Com um histórico mais recente de ex-governadores presos, deputados cassados e escândalos em todas as instâncias políticas do Estado, os temas da corrupção e da segurança pública deve continuar como balizadores do eleitor na próxima eleição, segundo o cientista político Marcus Ianoni. “Corrupção e segurança pública continuarão a ser dois temas importantes para o eleitor carioca. Enquanto a família Bolsonaro pode ser afetada negativamente pelas denúncias que responde, Flávio pode tirar proveito do discurso a favor dos agentes de segurança e de uma política rígida na segurança.”
Professor da Universidade Federal Fluminense (UFF), Marcus Ianoni observa que a chance real de vitória de Flávio no Rio está no centro das preocupações de um grupo que almeja à volta ao Palácio do Planalto.

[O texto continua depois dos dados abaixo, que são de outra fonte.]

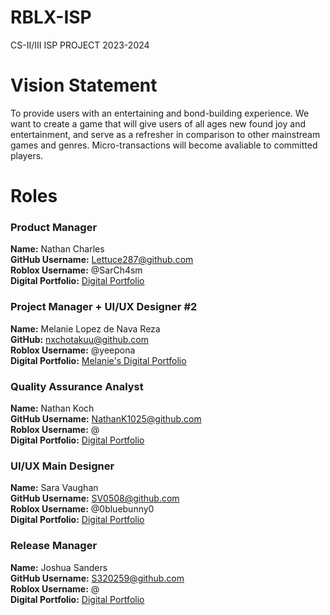 # RBLX-ISP
CS-II/III ISP PROJECT 2023-2024

# Vision Statement
To provide users with an entertaining and bond-building experience. We want to create a game that will give users of all ages new found joy and entertainment, and serve as a refresher in comparison to other mainstream games and genres. Micro-transactions will become avaliable to committed players.

# Roles

### **Product Manager**
**Name:** Nathan Charles \
**GitHub Username:** Lettuce287@github.com \
**Roblox Username:** @SarCh4sm \
**Digital Portfolio:** [Digital Portfolio](https://www.codermerlin.academy/users/nathan-charles/Digital%20Portfolio/index.html) 


### **Project Manager + UI/UX Designer #2**
**Name:** Melanie Lopez de Nava Reza \
**GitHub:** nxchotakuu@github.com \
**Roblox Username:** @yeepona \
**Digital Portfolio:** [Melanie's Digital Portfolio](https://www.codermerlin.academy/users/melanie-lopez-de-nava-reza/Digital%20Portfolio/index.html)

### **Quality Assurance Analyst**
**Name:** Nathan Koch\
**GitHub Username:** NathanK1025@github.com \
**Roblox Username:** @ \
**Digital Portfolio:** [Digital Portfolio](https://www.codermerlin.academy/users/nathan-koch/Digital%20Portfolio/index.html)

### **UI/UX Main Designer**
**Name:** Sara Vaughan \
**GitHub Username:** SV0508@github.com \
**Roblox Username:** @0bluebunny0 \
**Digital Portfolio:** [Digital Portfolio](https://www.codermerlin.academy/users/sara-vaughan/Digital%20Portfolio/index.html)

### **Release Manager**
**Name:** Joshua Sanders \
**GitHub Username:** S320259@github.com \
**Roblox Username:** @ \
**Digital Portfolio:** [Digital Portfolio]()

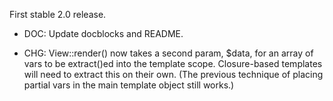 First stable 2.0 release.

- DOC: Update docblocks and README.

- CHG: View::render() now takes a second param, $data, for an array of vars to be extract()ed into the template scope. Closure-based templates will need to extract this on their own. (The previous technique of placing partial vars in the main template object still works.)
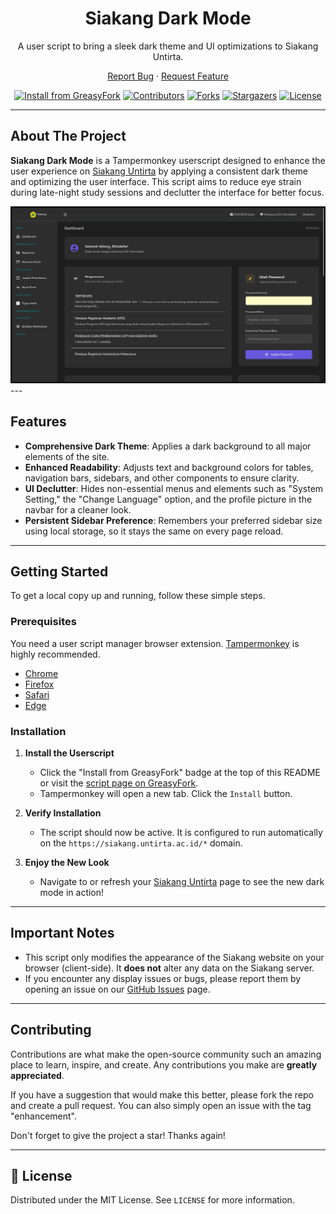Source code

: <div align="center">
  <h1 align="center">Siakang Dark Mode</h1>
  <p align="center">
    A user script to bring a sleek dark theme and UI optimizations to Siakang Untirta.
  </p>
  <p align="center">
    <a href="https://github.com/Bitodette/siakang-darkmode/issues">Report Bug</a>
    ·
    <a href="https://github.com/Bitodette/siakang-darkmode/issues">Request Feature</a>
  </p>
  <p align="center">
    <a href="https://greasyfork.org/en/scripts/544583-siakang-dark-mode"><img src="https://img.shields.io/badge/GreasyFork-Install-green?style=for-the-badge&logo=tampermonkey" alt="Install from GreasyFork"></a>
    <a href="https://github.com/Bitodette/siakang-darkmode/graphs/contributors"><img src="https://img.shields.io/github/contributors/Bitodette/siakang-darkmode.svg?style=for-the-badge" alt="Contributors"></a>
    <a href="https://github.com/Bitodette/siakang-darkmode/network/members"><img src="https://img.shields.io/github/forks/Bitodette/siakang-darkmode.svg?style=for-the-badge" alt="Forks"></a>
    <a href="https://github.com/Bitodette/siakang-darkmode/stargazers"><img src="https://img.shields.io/github/stars/Bitodette/siakang-darkmode.svg?style=for-the-badge" alt="Stargazers"></a>
    <a href="https://github.com/Bitodette/siakang-darkmode/blob/main/LICENSE"><img src="https://img.shields.io/github/license/Bitodette/siakang-darkmode?style=for-the-badge" alt="License"></a>
  </p>
</div>

---

## About The Project

**Siakang Dark Mode** is a Tampermonkey userscript designed to enhance the user experience on [Siakang Untirta](https://siakang.untirta.ac.id/) by applying a consistent dark theme and optimizing the user interface. This script aims to reduce eye strain during late-night study sessions and declutter the interface for better focus.

![Siakang Dark Mode Screenshot](images/Screenshot.png) ---

## Features

- **Comprehensive Dark Theme**: Applies a dark background to all major elements of the site.
- **Enhanced Readability**: Adjusts text and background colors for tables, navigation bars, sidebars, and other components to ensure clarity.
- **UI Declutter**: Hides non-essential menus and elements such as "System Setting," the "Change Language" option, and the profile picture in the navbar for a cleaner look.
- **Persistent Sidebar Preference**: Remembers your preferred sidebar size using local storage, so it stays the same on every page reload.

---

## Getting Started

To get a local copy up and running, follow these simple steps.

### Prerequisites

You need a user script manager browser extension. [Tampermonkey](https://tampermonkey.net/) is highly recommended.

- <a href="https://chrome.google.com/webstore/detail/tampermonkey/dhdgffkkebhmkfjojejmpbldmpobfkfo">Chrome</a>
- <a href="https://addons.mozilla.org/en-US/firefox/addon/tampermonkey/">Firefox</a>
- <a href="https://apps.apple.com/us/app/tampermonkey/id1482490089">Safari</a>
- <a href="https://microsoftedge.microsoft.com/addons/detail/tampermonkey/iikmkjmpaadaobahmlepeloendndfphd">Edge</a>

### Installation

1.  **Install the Userscript**
    - Click the "Install from GreasyFork" badge at the top of this README or visit the [script page on GreasyFork](https://greasyfork.org/en/scripts/544583-siakang-dark-mode).
    - Tampermonkey will open a new tab. Click the `Install` button.

2.  **Verify Installation**
    - The script should now be active. It is configured to run automatically on the `https://siakang.untirta.ac.id/*` domain.

3.  **Enjoy the New Look**
    - Navigate to or refresh your [Siakang Untirta](https://siakang.untirta.ac.id/) page to see the new dark mode in action!

---

## Important Notes

-   This script only modifies the appearance of the Siakang website on your browser (client-side). It **does not** alter any data on the Siakang server.
-   If you encounter any display issues or bugs, please report them by opening an issue on our [GitHub Issues](https://github.com/Bitodette/siakang-darkmode/issues) page.

---

## Contributing

Contributions are what make the open-source community such an amazing place to learn, inspire, and create. Any contributions you make are **greatly appreciated**.

If you have a suggestion that would make this better, please fork the repo and create a pull request. You can also simply open an issue with the tag "enhancement".

Don't forget to give the project a star! Thanks again!

---

## 📜 License

Distributed under the MIT License. See `LICENSE` for more information.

O cientista afirma que uma derrota nas eleições municipais pode ampliar a desidratação do bolsonarismo no Estado e atrapalhar os planos nacionais de Jair Bolsonaro. “A decisão passará por Bolsonaro. Ele deve decidir com base nas chances de vitória. O Flávio já disputou o cargo e carrega um espólio de votos. Caso seja candidato, deverá polarizar a eleição com o atual prefeito.”
Do outro lado da disputa, o atual prefeito Eduardo Paes investe na política e no orçamento para pavimentar a campanha pela reeleição. O chefe do Executivo municipal carioca aposta na volta da aliança com o presidente Luiz Inácio Lula da Silva e busca uma aproximação com Castro.
A relação de Paes com o presidente voltou a se fortalecer na campanha do ano passado. O embarque do PT de Lula no governo municipal foi aprovado pelos diretórios municipal e estadual da legenda. Apesar de Paes evitar o início das discussões sobre a campanha de 2024, o apoio do partido e do presidente Lula são dois dos principais ativos do prefeito em uma disputa contra o candidato do clã Bolsonaro, que tem o Rio de Janeiro como berço político.